Dazu brauchen wir die EU-Kommission ganz dringend….

“…Der italienische EU-Kommissar Antonio Tajani will Europas Modebranche mit einer Vermittlungsagentur zu mehr Kreativität verhelfen. „Wie eine Datingagentur“ soll eine geplante Initiative „Partnerschaften zwischen Designern und kleinen Modeherstellern identifizieren und fördern“, wie die Kommission heute in Brüssel mitteilte…” (ORF)

7 comments

  1. Gerhard

    Scheinbar ist signore e e padrone Antonio Tajani so langweilig, dass er als zuständiger EU-Kommissar für Industrie und Unternehmertum nun der Modebranche unter die Arme greifen will.
    Haben diese Bonzen in Brüssel nichts Wichtigeres zu tun?

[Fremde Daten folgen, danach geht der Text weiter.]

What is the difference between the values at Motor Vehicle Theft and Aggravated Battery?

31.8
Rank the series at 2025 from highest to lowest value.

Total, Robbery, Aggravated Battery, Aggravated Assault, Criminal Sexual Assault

Eigentlich gehört die EU-Kommission verkleinert, denn das Prinzip “Je Mitgliedsland ein Kommissar” ist doch sinnlos,

  2. Thomas Holzer

    Bitte auch eine Vermittlungsagentur um den Klopapier-Verkauf in der EU grenzüberschreitend zu fördern; und bitte um Einrichtung eines “think-tanks”, welcher über neue Vermittlungsagenturen und deren Betätigungsfelder nachdenkt.

  3. rubens

    Tajani ist laut WK-Zeitung “Europas neuer Revolutionär”. Er sagt, Europa braucht eine NEUE industrielle Revoltution. Was er darunter versteht, sieht man an seinem Vorschlag zu neuer Bürokratie. Was anderes ist das nicht? Wer soll das bezahlen?, danach fragt der Italiener nicht.

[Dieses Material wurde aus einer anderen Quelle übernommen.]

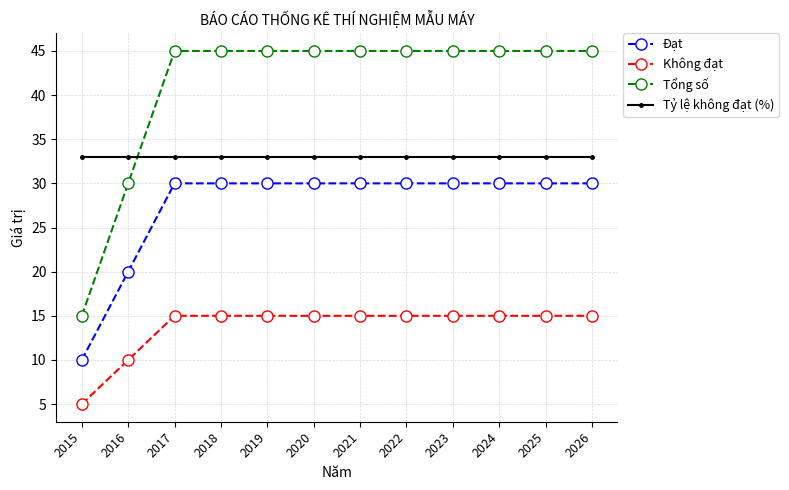

True or false: Không đạt and Tổng số intersect in this chart.

False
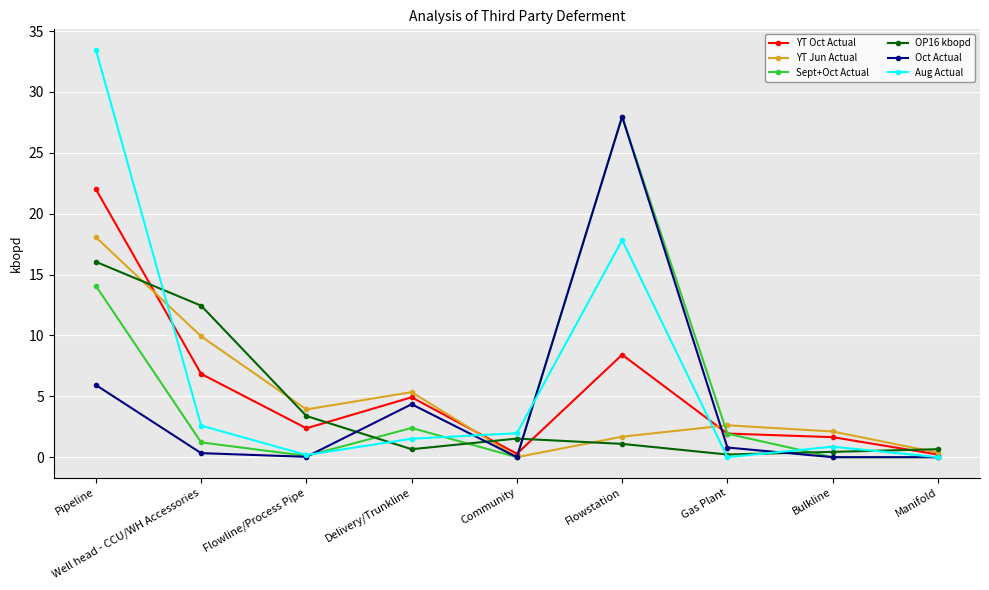

Is the value of Aug Actual at Community greater than the value of Oct Actual at Flowline/Process Pipe?

Yes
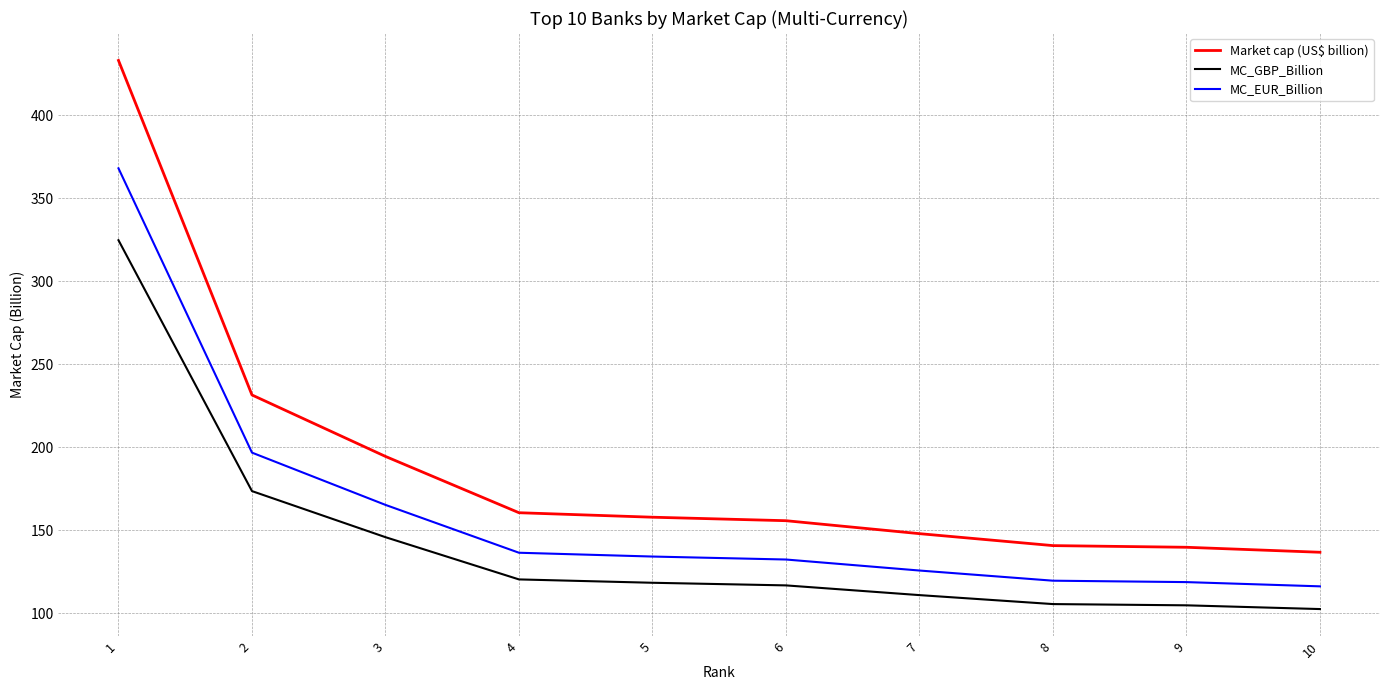

Rank the series at 6 from highest to lowest value.

Market cap (US$ billion), MC_EUR_Billion, MC_GBP_Billion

    Tolle Kommissare haben wir da sitzen in Brüssel.

  4. PeterT

    Bei aller Skepsis gegenüber EU Vorschlägen – die Kritik an diesem Vorschlag scheint mir eher ein Pawlow-scher Reflex zu sein.
    Europa hat eine durchaus lebendige Textil- und Mode-Industrie – gerade in den Ländern die derzeit in Schwierigkeiten stecken (Italien, Spanien, Portugal).
    Hier das Networking zwischen kleineren Herstellern und Designern zu fördern, scheint mir eine recht gute Idee zu sein.

  5. gms

    PeterT :
    Hier das Networking zwischen kleineren Herstellern und Designern zu fördern, scheint mir eine recht gute Idee zu sein.

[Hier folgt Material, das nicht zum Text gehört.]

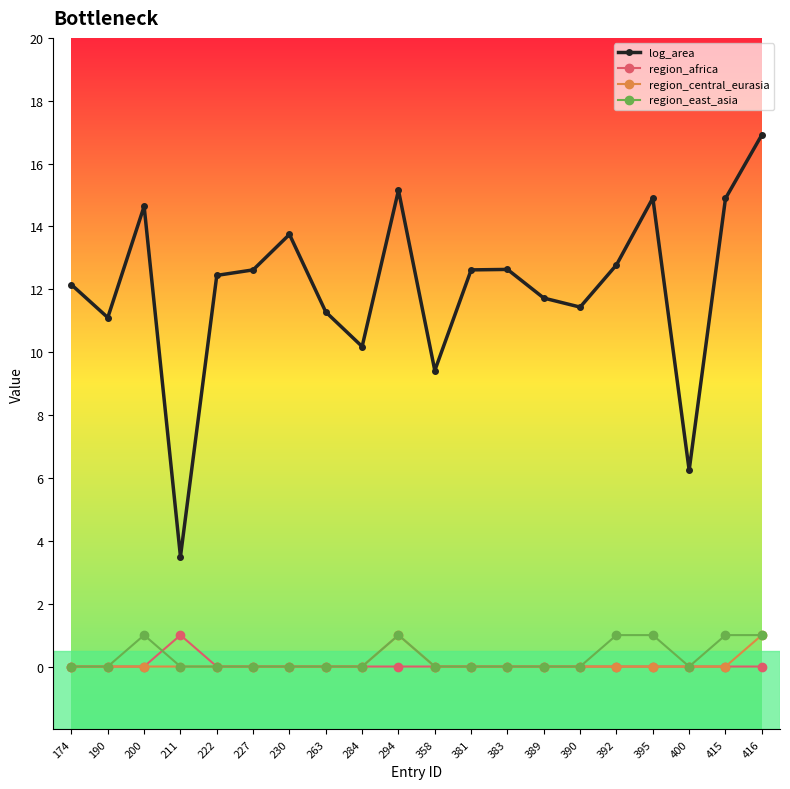

True or false: log_area and region_africa intersect in this chart.

False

    Es gibt seit Menschengedenken Vereinigungen und Einrichtungen mit freiwilliger oder erzwungener Mitgliedschaft, deren Aufgabe das Wohlergehen ihrer Schützlinge ist — in Italien etwa die Camera di Commercio, auf Deutsch: Die dortige Wirtschaftskammer.
    Bestätigten Gerüchten zufolge soll es auch schon zu grenzüberschreitender Zusammenarbeit zwischen Berufsverbänden gekommen sein. Der EU-Aktionismus ist so notwendig wie ein EU-Schneebeautragter für Tirol.

  6. rubens

    @PeterT
    Wissen Sie, eine wichtigere Aufgabe für Tajani wäre die Mafia aus den Institutionen zu vertreiben, anstatt immer nur von neuer Bürokratie zu schwärmen.
    Lesen Sie einfach mal nach bei Saviano, damit Sie erkennen können, welcher Saustall zwischen Designern und Mafia herrscht. Die wollen die Käufer von Luxustaschen am Strand hoch bestrafen, während Designer und Luxusindustrie für billige Ware der Mafia das Verkaufsrecht von Kopien an Stränden und Städten zugesteht.

  7. Reinhard

    Wie von oben verordnete “Interessenvertretung” aussieht, kann man in Österreich täglich erleben. Kammern und Vereine kassieren ihre Zwangsmitglieder ab, dann gehen die Bonzen mit ihren politischen “Gegnern” fein speisen und pinkeln sich bei Spargel und Kaviar vor Lachen über das blöde Zahlvieh auf die Designerschuhe.
    Abgesehen davon, dass das Networking in einem Wirtschaftszweig ebenso wie jeder andere innerwirtschaftliche Vorgang jenseits illegaler Kartellabsprachen die politische Organisation EU einen Dreck zu interessieren hat stinkt der Vorschlag nach Schaffung einer Behörde, deren Besetzung bereits in den Startlöchern scharrt – eine Dankbarkeitsgeste oder eine Versorgungsaufgabe?
    Sicher denkt man als gelernter Österreicher besonders schelmisch.